To count primes below n quickly, we use the classic Sieve of Eratosthenes: instead of testing each number for primality, we cross out all the multiples of every prime we find.

We make a boolean array sieve where every index starts marked True (assume prime), then set sieve[0] and sieve[1] to False since 0 and 1 are not prime. Walking p from 2 upward, whenever sieve[p] is still True, p is prime, so we mark all its multiples as composite.

Two speed tricks: we only loop p up to √n (any larger composite already got crossed out by a smaller factor), and we start crossing out at p * p because smaller multiples like 2p, 3p were already handled by earlier primes.

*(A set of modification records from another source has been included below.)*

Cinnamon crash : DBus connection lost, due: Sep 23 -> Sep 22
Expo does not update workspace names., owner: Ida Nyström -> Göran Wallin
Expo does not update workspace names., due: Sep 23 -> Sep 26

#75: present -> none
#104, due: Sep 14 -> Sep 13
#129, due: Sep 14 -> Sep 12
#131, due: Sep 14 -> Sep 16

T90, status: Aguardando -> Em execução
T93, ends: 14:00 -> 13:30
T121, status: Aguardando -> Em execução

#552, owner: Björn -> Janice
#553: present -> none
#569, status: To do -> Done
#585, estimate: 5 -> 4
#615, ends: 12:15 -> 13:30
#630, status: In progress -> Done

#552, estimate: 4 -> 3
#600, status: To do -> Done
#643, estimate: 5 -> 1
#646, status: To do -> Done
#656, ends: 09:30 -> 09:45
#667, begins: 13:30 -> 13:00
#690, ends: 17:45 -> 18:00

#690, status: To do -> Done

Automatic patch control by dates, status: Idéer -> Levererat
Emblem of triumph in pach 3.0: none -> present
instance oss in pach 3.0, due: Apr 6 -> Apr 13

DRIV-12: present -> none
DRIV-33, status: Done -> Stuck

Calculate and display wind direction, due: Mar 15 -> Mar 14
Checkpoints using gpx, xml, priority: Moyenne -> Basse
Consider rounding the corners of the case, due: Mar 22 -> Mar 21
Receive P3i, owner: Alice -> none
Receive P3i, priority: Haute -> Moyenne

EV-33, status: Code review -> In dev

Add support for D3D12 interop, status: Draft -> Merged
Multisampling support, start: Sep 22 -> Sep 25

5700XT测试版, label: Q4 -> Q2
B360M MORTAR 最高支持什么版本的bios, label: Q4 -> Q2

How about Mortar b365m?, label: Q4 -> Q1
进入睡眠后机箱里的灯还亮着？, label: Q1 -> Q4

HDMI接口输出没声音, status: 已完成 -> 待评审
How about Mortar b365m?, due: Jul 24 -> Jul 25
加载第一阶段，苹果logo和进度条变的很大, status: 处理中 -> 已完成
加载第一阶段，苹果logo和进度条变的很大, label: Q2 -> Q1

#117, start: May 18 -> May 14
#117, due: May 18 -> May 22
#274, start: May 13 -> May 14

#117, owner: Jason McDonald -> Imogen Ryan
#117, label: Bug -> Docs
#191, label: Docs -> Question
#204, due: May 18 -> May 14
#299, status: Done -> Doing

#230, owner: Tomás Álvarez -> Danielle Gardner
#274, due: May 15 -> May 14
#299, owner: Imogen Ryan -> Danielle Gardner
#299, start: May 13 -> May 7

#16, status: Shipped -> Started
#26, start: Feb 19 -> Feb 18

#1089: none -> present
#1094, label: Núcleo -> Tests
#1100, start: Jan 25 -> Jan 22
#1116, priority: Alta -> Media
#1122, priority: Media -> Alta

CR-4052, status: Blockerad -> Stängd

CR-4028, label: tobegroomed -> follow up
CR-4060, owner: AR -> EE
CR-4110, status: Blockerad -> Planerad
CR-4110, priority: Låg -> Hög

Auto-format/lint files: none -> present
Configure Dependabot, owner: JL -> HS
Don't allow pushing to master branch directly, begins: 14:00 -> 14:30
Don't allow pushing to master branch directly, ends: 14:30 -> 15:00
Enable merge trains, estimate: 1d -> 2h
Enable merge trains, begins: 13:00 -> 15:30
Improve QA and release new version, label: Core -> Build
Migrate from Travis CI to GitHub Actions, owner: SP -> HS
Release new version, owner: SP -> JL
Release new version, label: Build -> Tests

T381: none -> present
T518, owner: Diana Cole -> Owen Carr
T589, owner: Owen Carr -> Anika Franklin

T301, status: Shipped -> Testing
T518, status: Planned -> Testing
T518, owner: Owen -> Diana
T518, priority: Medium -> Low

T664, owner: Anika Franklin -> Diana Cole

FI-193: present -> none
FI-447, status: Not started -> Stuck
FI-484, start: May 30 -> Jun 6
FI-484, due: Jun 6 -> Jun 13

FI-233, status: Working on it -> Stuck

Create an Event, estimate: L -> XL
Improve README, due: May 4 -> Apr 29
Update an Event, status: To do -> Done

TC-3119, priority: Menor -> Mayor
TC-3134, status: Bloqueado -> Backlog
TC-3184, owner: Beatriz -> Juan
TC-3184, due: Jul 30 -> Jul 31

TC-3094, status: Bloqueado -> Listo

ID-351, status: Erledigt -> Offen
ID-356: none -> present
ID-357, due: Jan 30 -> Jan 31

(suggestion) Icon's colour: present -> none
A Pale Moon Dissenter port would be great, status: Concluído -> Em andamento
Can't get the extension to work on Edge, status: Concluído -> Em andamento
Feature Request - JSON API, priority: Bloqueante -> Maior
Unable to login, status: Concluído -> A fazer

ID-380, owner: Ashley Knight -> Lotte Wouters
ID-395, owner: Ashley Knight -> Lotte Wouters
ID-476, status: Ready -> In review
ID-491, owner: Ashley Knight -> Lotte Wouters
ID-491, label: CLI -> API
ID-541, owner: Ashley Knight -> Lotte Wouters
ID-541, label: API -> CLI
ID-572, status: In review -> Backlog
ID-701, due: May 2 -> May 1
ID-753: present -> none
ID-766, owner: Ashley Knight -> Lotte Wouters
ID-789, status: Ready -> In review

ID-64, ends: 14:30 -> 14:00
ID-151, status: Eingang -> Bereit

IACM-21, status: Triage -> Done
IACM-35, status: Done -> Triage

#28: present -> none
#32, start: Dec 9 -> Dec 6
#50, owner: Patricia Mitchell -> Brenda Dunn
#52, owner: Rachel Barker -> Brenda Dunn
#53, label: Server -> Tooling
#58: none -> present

Example with n = 10: start at p = 2, cross out 4, 6, 8. Then p = 3, cross out 9. p stops there since 4 × 4 > 10. The survivors 2, 3, 5, 7 are the primes, so the count is 4.

At the end we simply sum the still-True entries. Crossing out multiples is far cheaper than testing each number, giving the near-linear O(n log log n) running time.

Time: O(n log log n) Space: O(n)